Short stories appeal to me – a quick fix when a quiet moment needs acceleration. Maile Meloy’s collection of 11 short stories in Both Ways Is The Only Way I Want It includes simple, striking plots with flawed characters at the crossroads of deciding which way to have it – when they can’t have it both ways.
Each vignette connects to a dilemma confronting the key character – some funny, others tragic, and the settings range from Montana to the East Coast – one in Argentina. Meloy sometimes makes the decision obvious; other times she will leave you wondering what will happen next – or hoping that you know. My favorites were the first and last stories. In “Travis, B.” a young Montana ranch hand falls in love with a beautiful young lawyer who commutes nine hours one-way twice a week to teach a part-time adult education class. The situation is set for failure – her commute, her teaching job, their differences. Although Meloy plays on the romantic possibilities, the impossibility wins out. In “O Tannenbaum” a stranded couple named Bonnie and Clyde hitch a ride with a family out to cut down their Christmas tree. The danger is not in picking up the strangers but in the yearnings they bring out.
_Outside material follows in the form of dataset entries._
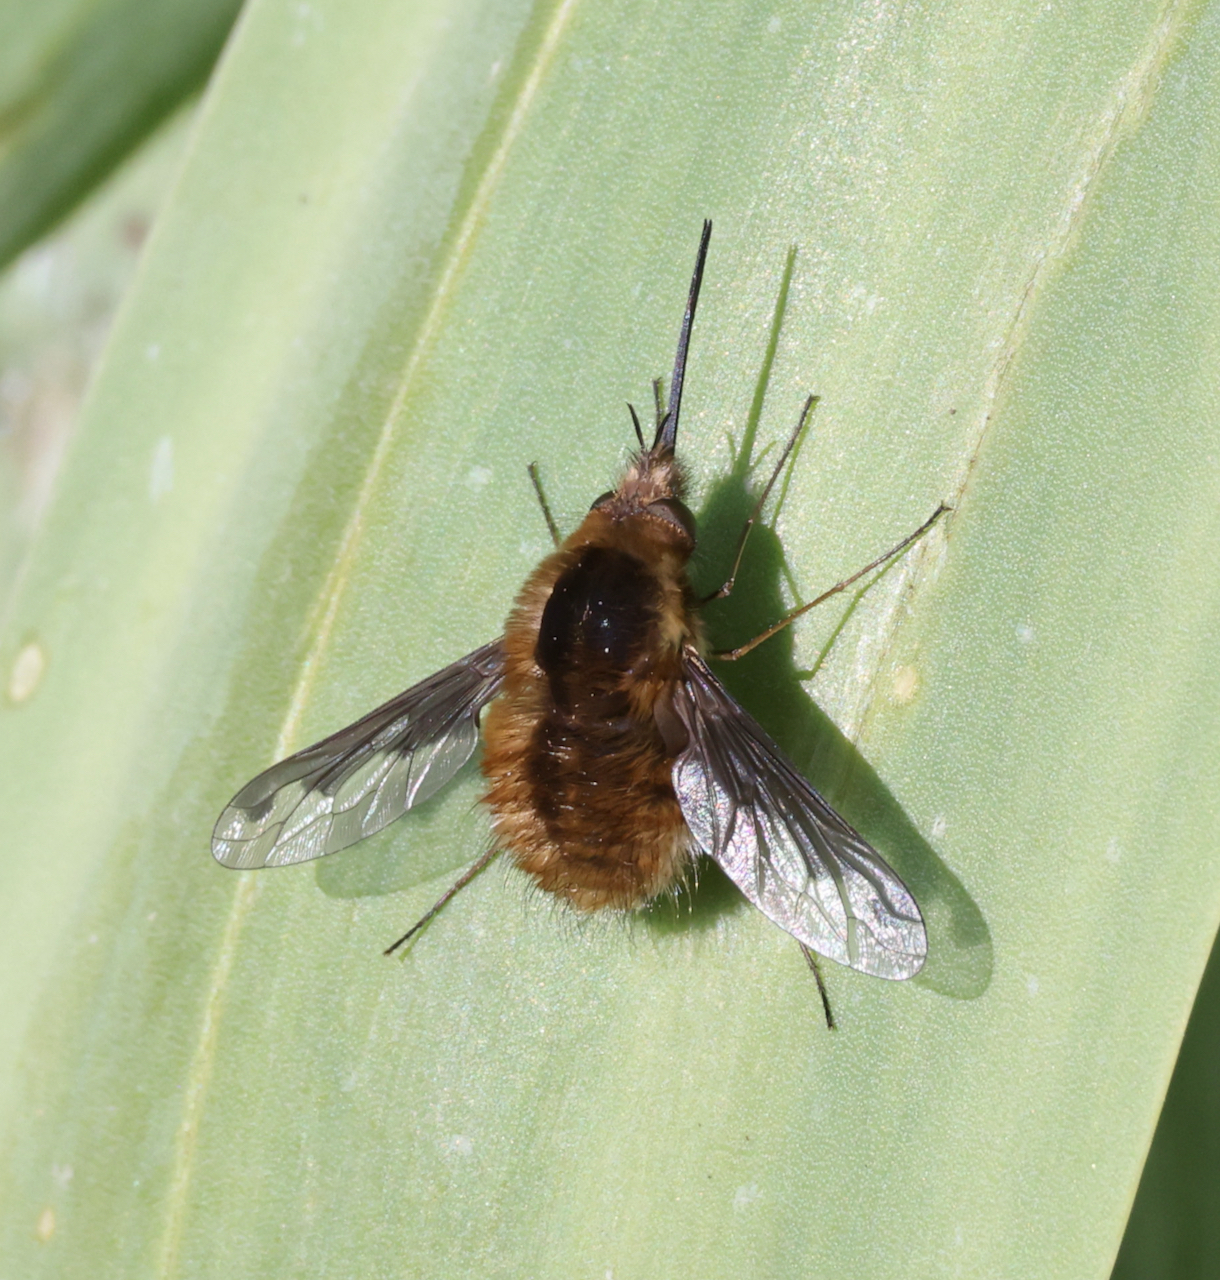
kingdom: Animalia
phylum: Arthropoda
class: Insecta
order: Diptera
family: Bombyliidae
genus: Bombylius
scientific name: Bombylius major
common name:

In between are assorted tales – most with some humor and with O’Henry like shifts in the possibilities – unexpected twists, but not necessarily with O’Henry’s trademark happy endings. Meloy cleanly creates scenes with duality, and it’s possible to see the resolution going either way – but probably not both ways.
After reading Meloy’s The Apothecary, targeted for a young adult audience, I looked for more. This author knows how to tell a story – long and short.